Japanese official raises possibility of postponing 2020 Summer Olympics
Even as Olympic leaders reiterated their confidence that the coronavirus outbreak will not force the cancellation of the upcoming 2020 Tokyo Games, a Japanese official suggested the host city has a contractual right to postpone the competition until the end of the year.
The dueling pronouncements came Tuesday as the International Olympic Committee’s executive board convened for a regularly scheduled meeting in Lausanne, Switzerland. Board members devoted much of the day to discussions on the matter.
“We remain very confident with regard to the success of these Olympic Games,” IOC President Thomas Bach said.
Half a world away, a question in the Japanese parliament prompted that country’s Olympic minister to discuss nuances of the contract that all host cities must sign when they are awarded the Games.
“The IOC has the right to cancel the Games only if they are not held during 2020,” Seiko Hashimoto told parliament, according to the Associated Press. “This can be interpreted to mean the Games can be postponed as long as they are held during the calendar year.”
Hashimoto added that officials “are making the utmost effort so that we don’t have to face that situation.”
Since the COVID-19 virus was detected in China late last year, more than 92,000 people have been infected and 3,100 have died worldwide. Still, as of early Tuesday, the World Health Organization had yet to classify the outbreak as a pandemic because it has severely affected only a handful of countries.
Some health experts have questioned the wisdom of holding any mass public gathering in light of the outbreak; others have said it is too early to make any such decisions.
The International Olympic Committee has three months before it must decide on whether to cancel the Summer Games because of the coronavirus outbreak.
The modern Olympics have been canceled only three times, during the first and second World Wars. In other instances, they have endured through various concerns, including the spread of the Zika virus around the time of the 2016 Summer Games in Rio de Janeiro.
This time, there is concern because the coronavirus has caused events such as international soccer games and a major car race to be postponed, moved or canceled.
Tokyo is expecting more than 10,000 athletes and an estimated 600,000 tourists from around the globe. Organizers have devoted billions of dollars to venue construction and other preparations but would likely have insurance to cover cancellation for unforeseeable reasons.

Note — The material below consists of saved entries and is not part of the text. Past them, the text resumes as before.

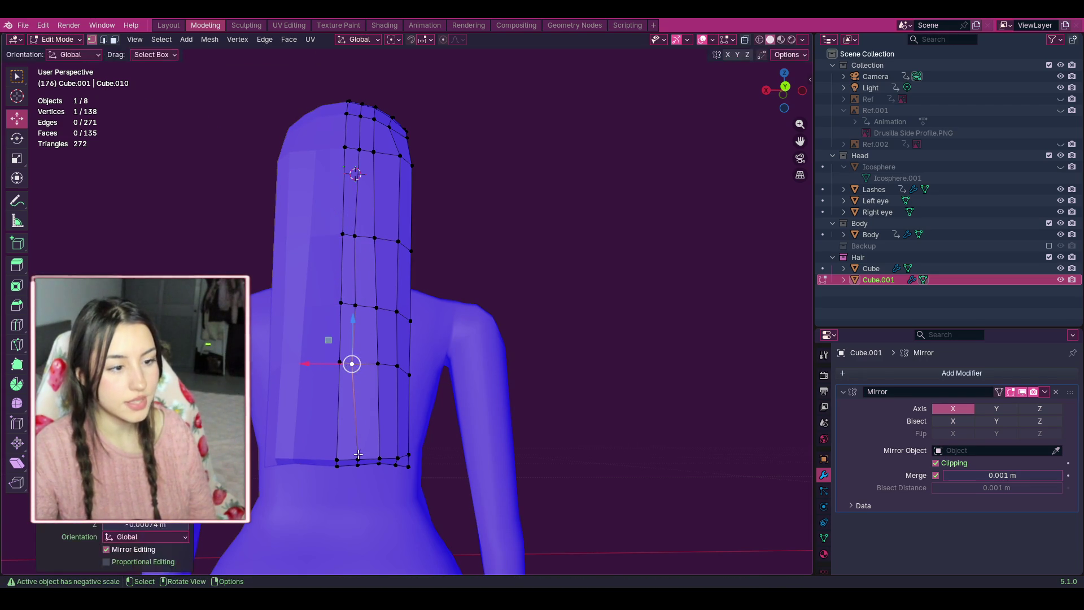
left_click(357, 461)
left_click_drag(357, 461, 351, 457)
Shift the middle and upper vertices to straighten the inner column of the strip.
left_click(377, 305)
left_click_drag(377, 306, 368, 309)
left_click(375, 237)
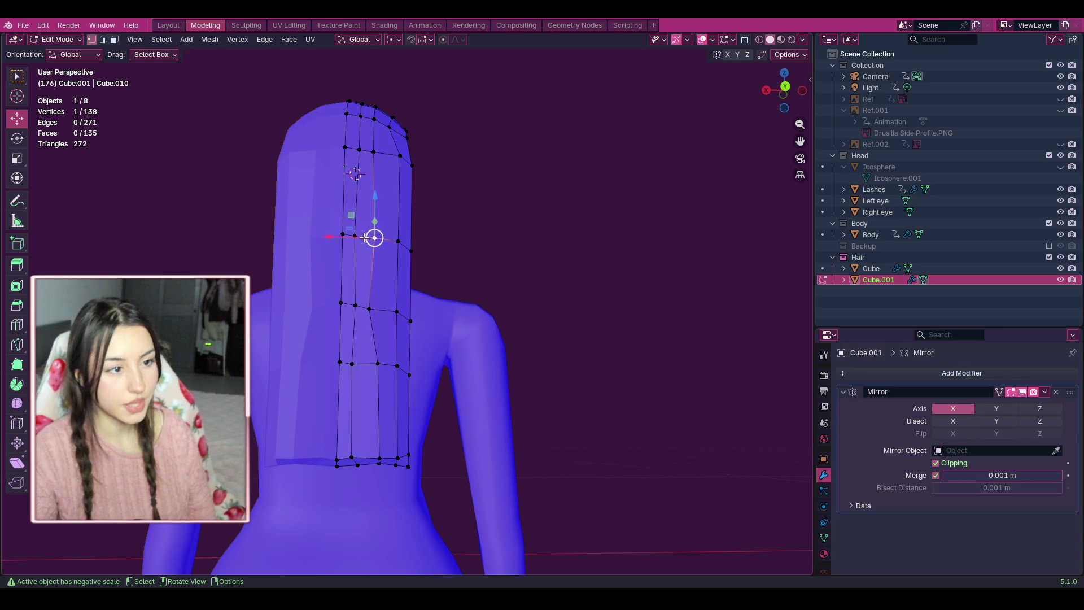
left_click_drag(364, 238, 374, 234)
left_click_drag(373, 152, 378, 151)
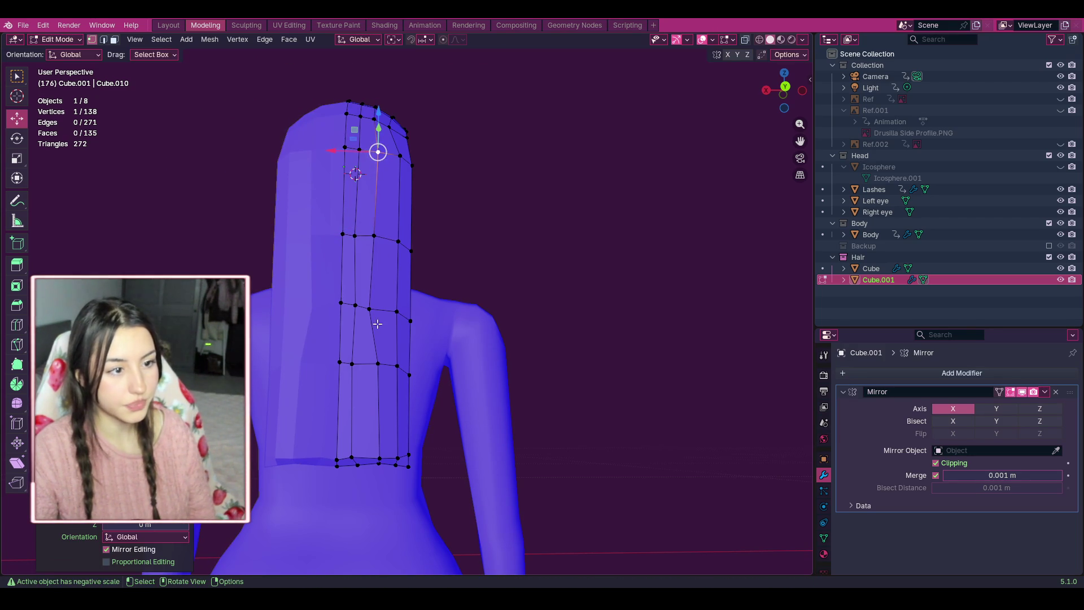
left_click(377, 363)
left_click_drag(375, 363, 373, 365)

American broadcasters said Tuesday they also would be covered in case of cancellation.
“We try to anticipate for big events what might happen so that we’re protected there, and we also have insurance for any expenses we make,” Comcast chairman Brian Roberts, adding: “We’re optimistic the Olympics are going to happen.”

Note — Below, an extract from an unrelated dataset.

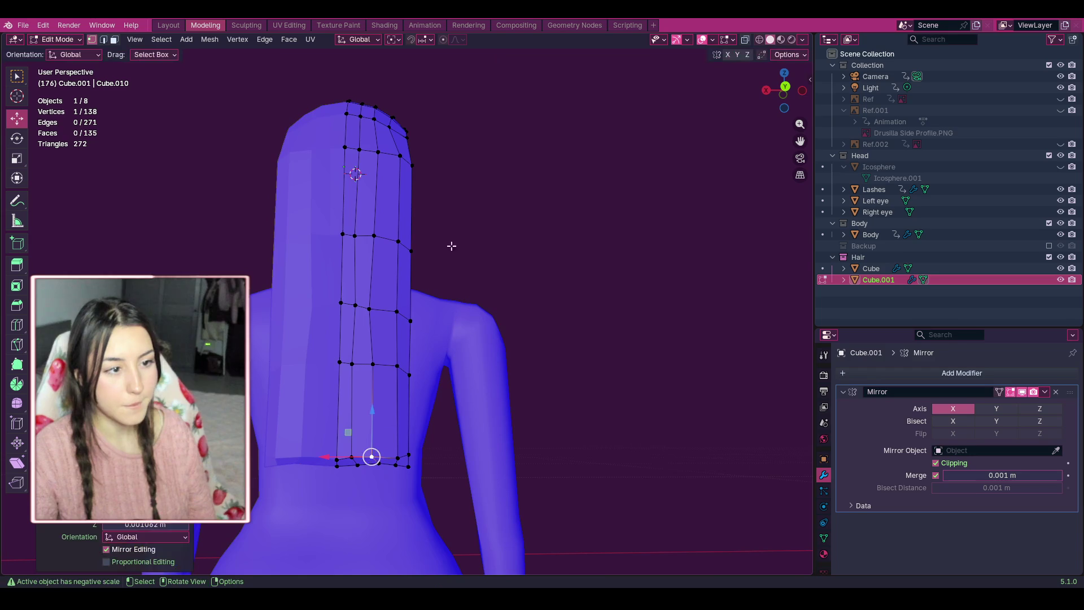
left_click_drag(400, 309, 390, 311)
left_click(397, 366)
left_click_drag(397, 366, 392, 365)
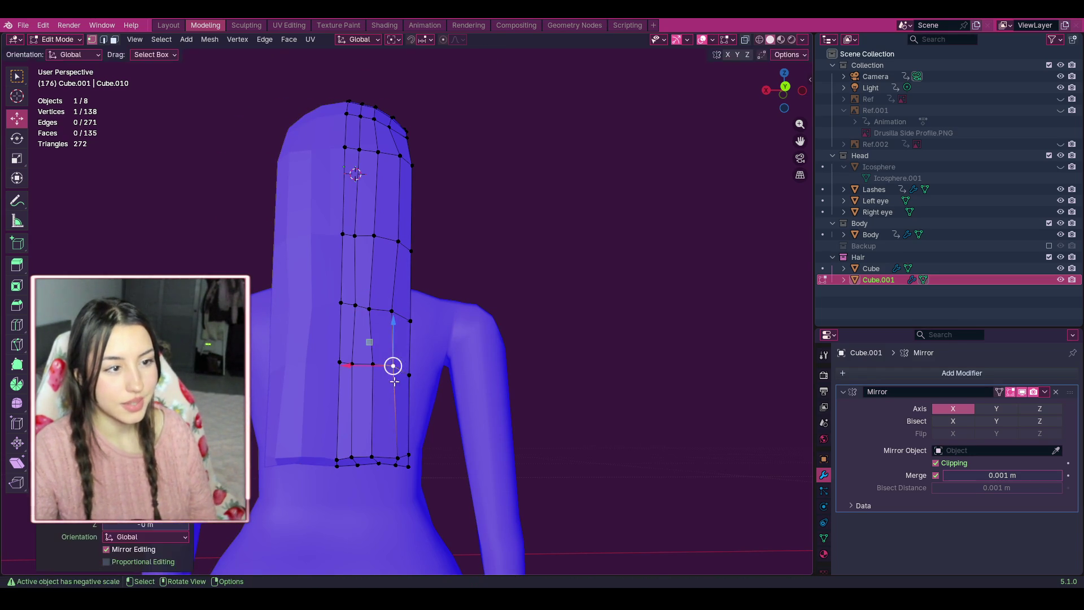
left_click(396, 456)
left_click_drag(396, 455, 395, 456)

As for postponement, any date later this year or into 2021 could conflict with world championships and other competitions already scheduled. There is an additional, historical perspective.
The coronavirus crisis shifted westward toward Europe and the U.S. on Tuesday, with governments taking emergency steps to ease shortages of face masks.
The Spanish flu pandemic of 1918 was relatively light when it first appeared during the winter and spring. But after a dormant summer, it returned with greater force in the fall, ultimately infecting as many as 500-million people and killing 20 million to 50 million worldwide.
Last month, the IOC formed a task force that includes representatives from the WHO, the Tokyo 2020 organizing committee and the Japanese government.
“Of course we will continue this regular consultation with this joint task force to be able to address any developments which may occur,” Bach said.
Olympic leaders dismissed suggestions of a postponement, repeating their expectation that the Tokyo Games will begin as scheduled on July 24.
“You can come up with all sorts of speculation, all sorts of doomsday scenarios,” IOC spokesman Mark Adams told reporters. “We would prefer to stick to the advice from the experts.”